The father is the protagonist in his own story and the main character in his son’s. The father initially appears to be disinterested in family matters; he is intent on reading his newspaper while the children’s mother is giving him household instructions to follow when she’s away. Young’s illustration of the father underscores his absentmindedness; he is depicted as happily reading his newspaper while the mother yells directions at him. His family is surprised that he can recite back (most of) the instructions, and his son muses: “I do not think he pays a lot of attention to the world while he is reading his newspaper” (2). This suggests that the father is often buried in his own world.
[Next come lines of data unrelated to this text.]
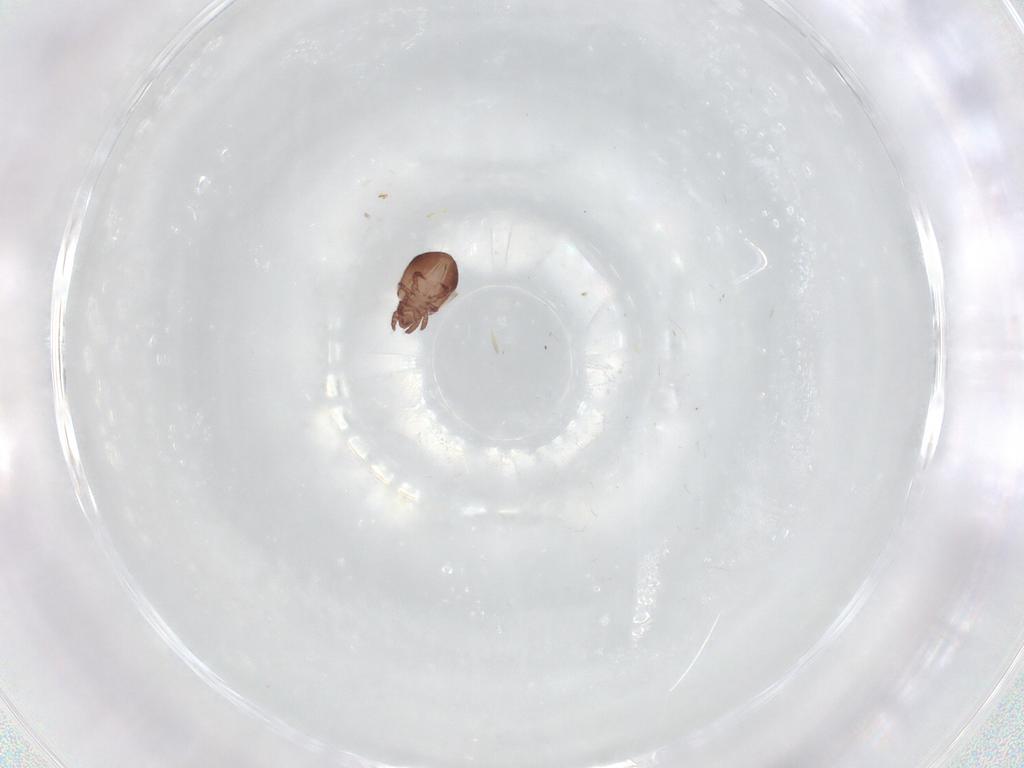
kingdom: Animalia
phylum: Arthropoda
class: Arachnida
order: Sarcoptiformes
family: Trhypochthoniidae
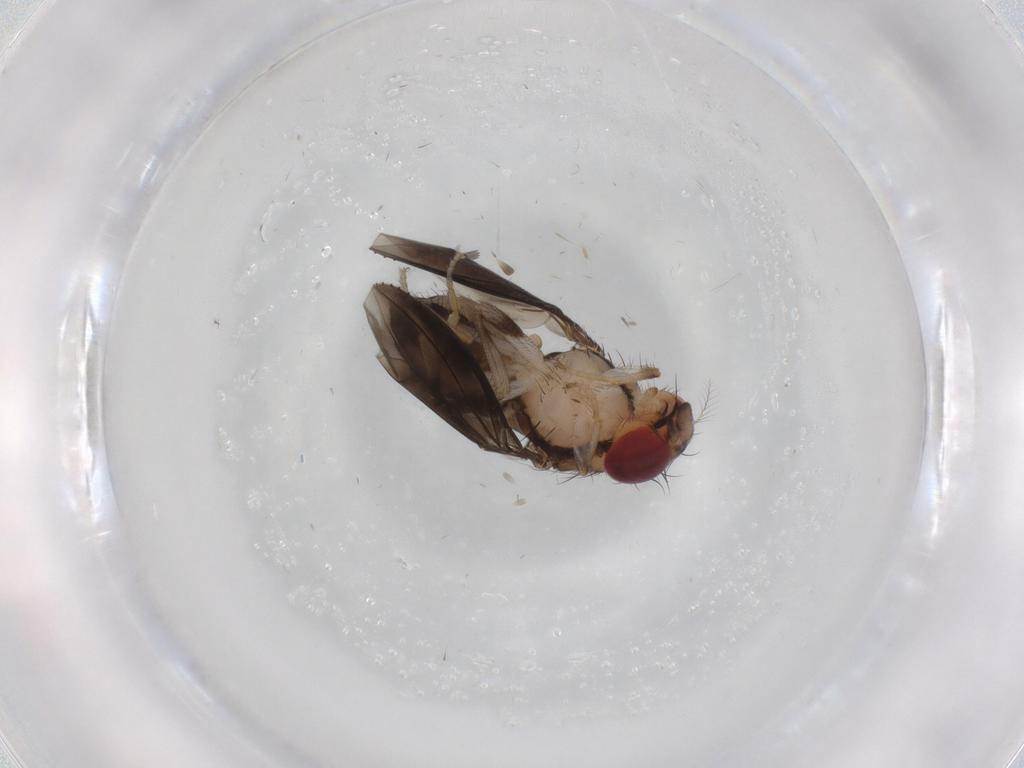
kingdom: Animalia
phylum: Arthropoda
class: Insecta
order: Diptera
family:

However, the father is clearly a sociable man. He stops to chat to a friend, the reason it takes so long for him to get home. When he does get home, the narrative shows his imaginative, fun-loving character. Rather than simply apologizing and giving the real reason for his delay, the father creates a story full of characters he knows that his children will love: dinosaurs, vampires, and ponies. By making himself the hero of the story, one who is determined to get the milk back to his beloved children, he shows how much he cares. It is his way of apologizing for taking so long.
The father is spontaneous and disorganized, unlike his wife, who runs an efficient household and is a successful lizard researcher. While the father struggles to carry out simple tasks, such as reheating frozen dinners or remembering to buy milk, he shows The Power of Storytelling. He transports his children with his time-traveling adventure, turning something as mundane as being delayed by a friend while buying milk into an exciting quest. More importantly, he creates valuable father/child bonding time with his two children.
The father he portrays himself as in the story displays determination, bravery, and selfless heroism. The real father is creative with a vivid imagination; he is both fun-loving and enjoys quiet solitude in which to read his newspaper undisturbed.
Professor Steg, a protagonist in the father’s story, is the renowned inventor of the time machine. She is a Stegosaurus with armored back-flaps and a “heavily armored tail” (51). The father embarrassingly mistakes her for being male. The far future dinosaurs have grown up reading Professor Steg’s books; this shows that she becomes a legend and is known for her inventions and writings. Her gender is unremarkable to everyone except the human father, a nod to misogynistic gender stereotypes.
Professor Steg is kind and empathic, with a unique way of talking. For example, coconuts are “hard-hairy-wet-white-crunchers” (27), and her hot air balloon is a “Floaty-Ball-Person-Carrier” (27). She humbly rescues the father from the pirates: “I hope you don’t mind me helping, but it looked like you were having problems down there” (26). In each of the father’s adventures, Professor Steg figures out a way to get them out of trouble. She understands how important the milk is for the father, even though dinosaurs “do not go in for milk” (28). Professor Steg makes notes of what “human fathers” do for her research books and tries to tell future dinosaurs that the father is not a gorilla, but a “human.” This implies that humans are insignificant in the scheme of the Universe—in the far future humans and gorillas will be remembered as the same thing.
Professor Steg’s introduction provides another “good” character for the father’s children to root for. Without Steg, the father would be facing the pirates, wumpires, and aliens alone. This is an example of a story in which companions overcome adversity together, looking out for each other and problem-solving as a team, which can teach children about teamwork and friendship. In addition, Professor Steg traveling with the father makes the story less scary. Young children feel safe with someone to protect them, and Professor Steg is there to protect the father, and the milk, during their adventures.
At the end of the book, the father’s children realize that Professor Steg and the other dinosaurs were inspired by the young boy’s dinosaur models in the kitchen.